Special Ops mode, however, is a more creative and therefore welcome addition to the franchise.  In the vein of the post-credits mission from Modern Warfare, Special Ops features 23 self-contained missions that can be played through online or off with two players.  Each mission has a range of three difficulties to surpass, and the variety of mission types throughout the mode isn’t bad at all.  Some missions play like isolated segments from the campaign, while other focus on classic objectives like killing waves of enemies or planting explosives throughout a compound.  It was nice to see some genuine effort in game design, and I could imagine many developers using this as a foundation for future games.

From a technical standpoint, Modern Warfare 2 is about as flawless as a mainstream shooter’s going to get.  The IW 4.0 game engine is absolutely gorgeous, with every environment and texture rendered in high-definition.  The lighting in levels is used to create a range of visually stunning scenes, and the character models are damn near photo-realistic in a way that isn’t verging on uncanny.  In a game where explosions and colour dominate much of the experience, it’s nice to see some self-control and quality design.

I can’t say whether or not the soundtrack is any good, just that it isn’t memorable.  I only remember the opening and closing themes because they’re the same, and they’re shown off in particularly dramatic fashion.  The voice acting, however, is quite excellent; in fact, it’s pretty shocking to learn that Lance Henriksen – freaking Bishop from Aliens – voices Lieutenant General Shepard.  That kind of talent, as well as the admirable work of Kevin McKidd and Billy Murray, deserved a better outlet.
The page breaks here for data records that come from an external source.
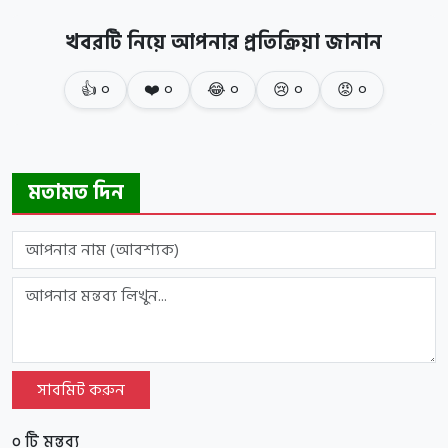
খবরটি নিয়ে আপনার প্রতিক্রিয়া জানান
👍
০
❤️
০
😂
০
😢
০
😡
০
মতামত দিন
সাবমিট করুন
০ টি মন্তব্য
Modern Warfare 2 feels like a cautionary tale for all potentially great developers: go in with no plan and plentiful overconfidence, and you may find yourself with a misshapen product.  The game isn’t bad per se, escaping scathing judgement just on technical proficiency alone, but it does indicate that perhaps Infinity Ward should ease back on the obsession with how they tell their stories and reevaluate what kind of stories they’re trying to tell.